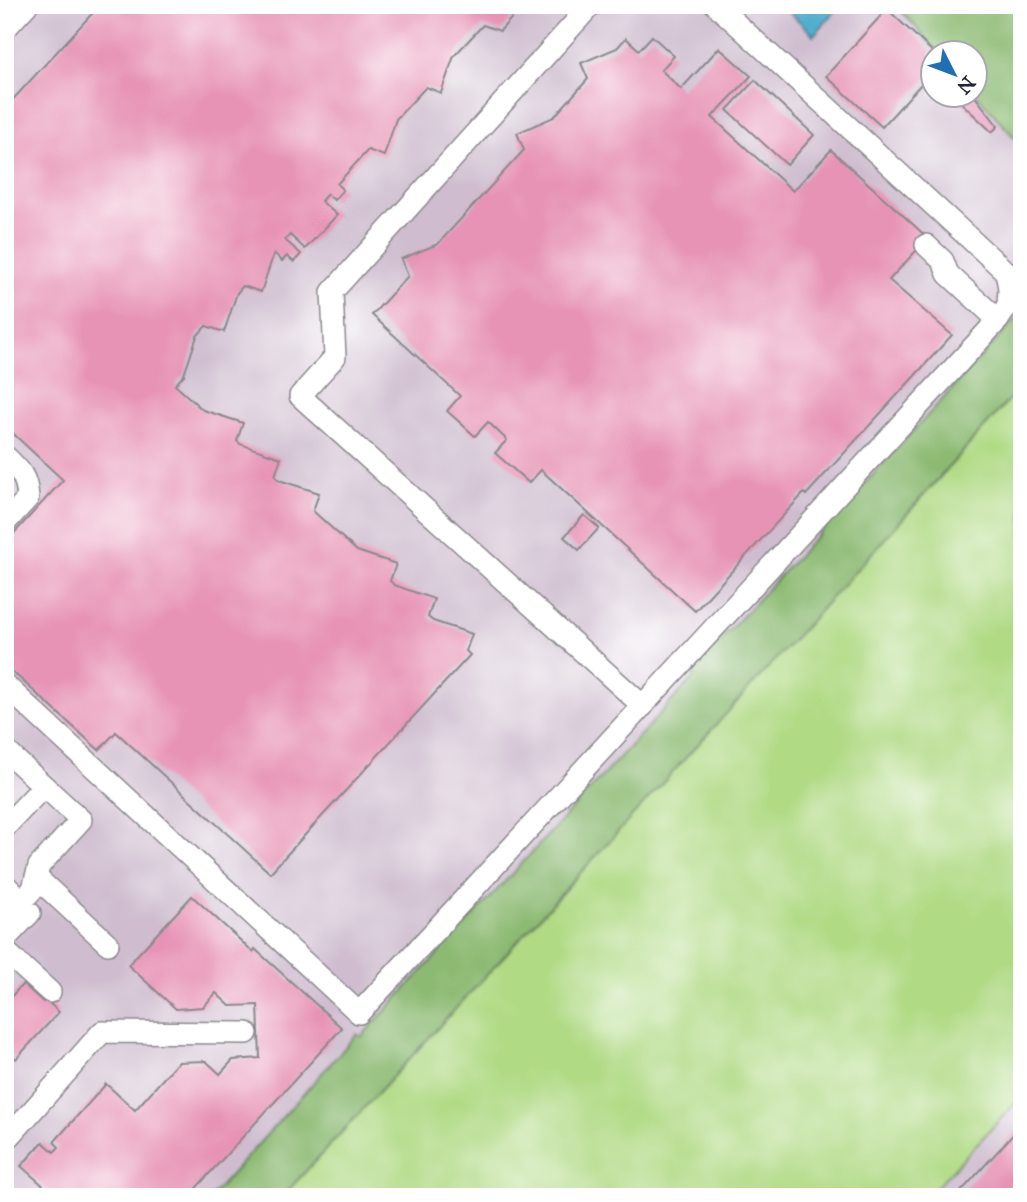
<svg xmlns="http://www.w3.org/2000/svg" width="1027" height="1202" font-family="'IM FELL Great Primer',serif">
<rect width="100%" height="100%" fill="#fff"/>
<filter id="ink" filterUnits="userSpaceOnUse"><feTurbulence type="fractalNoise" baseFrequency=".0143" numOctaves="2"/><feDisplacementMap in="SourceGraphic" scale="14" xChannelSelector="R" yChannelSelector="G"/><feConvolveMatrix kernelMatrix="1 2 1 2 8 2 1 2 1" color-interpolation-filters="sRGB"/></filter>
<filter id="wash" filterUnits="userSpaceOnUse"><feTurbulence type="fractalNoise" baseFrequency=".00686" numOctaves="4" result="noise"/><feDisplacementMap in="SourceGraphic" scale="28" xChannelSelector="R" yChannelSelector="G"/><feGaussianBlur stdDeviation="1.57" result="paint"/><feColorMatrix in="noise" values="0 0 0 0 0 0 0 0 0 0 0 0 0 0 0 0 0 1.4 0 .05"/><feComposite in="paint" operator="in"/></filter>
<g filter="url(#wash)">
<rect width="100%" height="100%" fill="#f5f0e0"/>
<!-- industrial -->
<g fill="#cfbdcf">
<path d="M5 5H896L938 52H932V94H974L975 93 1022 146V313L692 672 696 676 361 1038 356 1035 226 1180 244 1197H5Z"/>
<path d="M1022 1087V1197H922Z"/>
</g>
<!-- green -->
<path fill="#b1da85" stroke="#6a7e60" stroke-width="2" d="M1022 385V1096L927 1197H282L915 505Z"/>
<!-- forest -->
<g fill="#8cba72" stroke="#576e56" stroke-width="2">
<path d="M896 5H1022V146L975 93 974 52H938Z"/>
<path d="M1022 313V385C779 659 530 928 282 1197H211L357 1034 361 1037 695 676 691 672Z"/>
</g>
<!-- water -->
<path fill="#4caccb" stroke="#376783" stroke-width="2" d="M782 5H841L814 35Z"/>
<g id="blocks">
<!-- building -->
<g fill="#e793b5">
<path d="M100 5H523L500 31 483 25 454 56 441 93 426 87 396 119 384 156 368 150 337 184 343 190 334 200 327 194 321 201 337 215 305 249 290 235 285 240 301 254 294 262 287 256 282 261 274 253 261 292 243 286 237 293 224 332 206 326 197 336 184 375 175 385 203 410 243 423 237 441 240 444 281 458 275 476 279 480 319 493 313 511 357 551 396 564 390 581 394 585 434 599 428 617 433 621 472 634 466 651 470 655 270 873 116 732 99 750 5 665V543L63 480 5 426V108Z"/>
<path d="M887 9 932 51V72L882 127 826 76Z"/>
<path d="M652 36 674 56 661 70 681 89 719 48 751 76 712 117 793 191 831 150 928 238 889 280 952 335 806 495 804 493 695 611 541 470 529 483 495 453 507 440 488 422 475 436 447 411 460 396 372 315 408 276 401 259 438 244 524 150 517 133 554 117 588 79 581 63 617 48 626 38 639 50Z"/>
<path d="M755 80 814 135 787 165 727 110Z"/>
<path d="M952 94H973L998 126 992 132Z"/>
<path d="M584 515 599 528 579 550 564 537Z"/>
<path d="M192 896 253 952 255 949 342 1028 188 1197H56L21 1166 43 1142 54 1152 59 1147 54 1142 106 1084 135 1110 178 1062 206 1061 220 1074 233 1060 260 1058 258 1005 230 1006 216 993 203 1007 176 1009 128 965Z"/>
<path d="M23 984 43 1002 45 999 59 1012 16 1059 5 1050V1003Z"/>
<path d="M1018 1129 1022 1132V1197H956Z"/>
</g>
</g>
</g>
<g filter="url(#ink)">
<use href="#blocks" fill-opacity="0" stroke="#8c898e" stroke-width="2"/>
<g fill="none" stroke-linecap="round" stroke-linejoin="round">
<!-- minor casing -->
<g stroke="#8c898e" stroke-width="24">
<g id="minor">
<path d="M591 5 332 292 335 357 300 396 643 706"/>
<path d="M5 29 27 5"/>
<path d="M926 245 943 261 948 274 998 320"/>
<path d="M5 456C20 470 27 477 28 498L5 523"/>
<path d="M5 685 359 1013 998 320 1008 305 1009 288 1006 272 992 259 716 5"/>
<path d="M5 750 81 820 39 866 33 889 5 919"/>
<path d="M5 827 44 786"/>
<path d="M36 877 108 944"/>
<path d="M5 885 22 901"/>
<path d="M5 939 30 913"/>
<path d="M5 951 50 992"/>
<path d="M5 1137 10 1136 102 1032 247 1033"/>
</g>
</g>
<!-- minor -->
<use href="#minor" stroke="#fff" stroke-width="21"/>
</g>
</g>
<!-- margin -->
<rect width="1027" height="1202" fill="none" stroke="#fff" stroke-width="28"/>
<!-- north arrow -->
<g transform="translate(954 74) rotate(132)"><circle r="33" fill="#ffffff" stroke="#a7a7b1" stroke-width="2"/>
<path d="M0-5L12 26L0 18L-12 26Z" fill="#1f6fb2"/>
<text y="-10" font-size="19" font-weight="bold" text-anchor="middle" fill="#22223b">N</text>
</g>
</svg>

====

| EXERCISE |
One number only, please: the count of lines in the material holding the word "baseFrequency".

| ANSWER TO THIS TASK |
2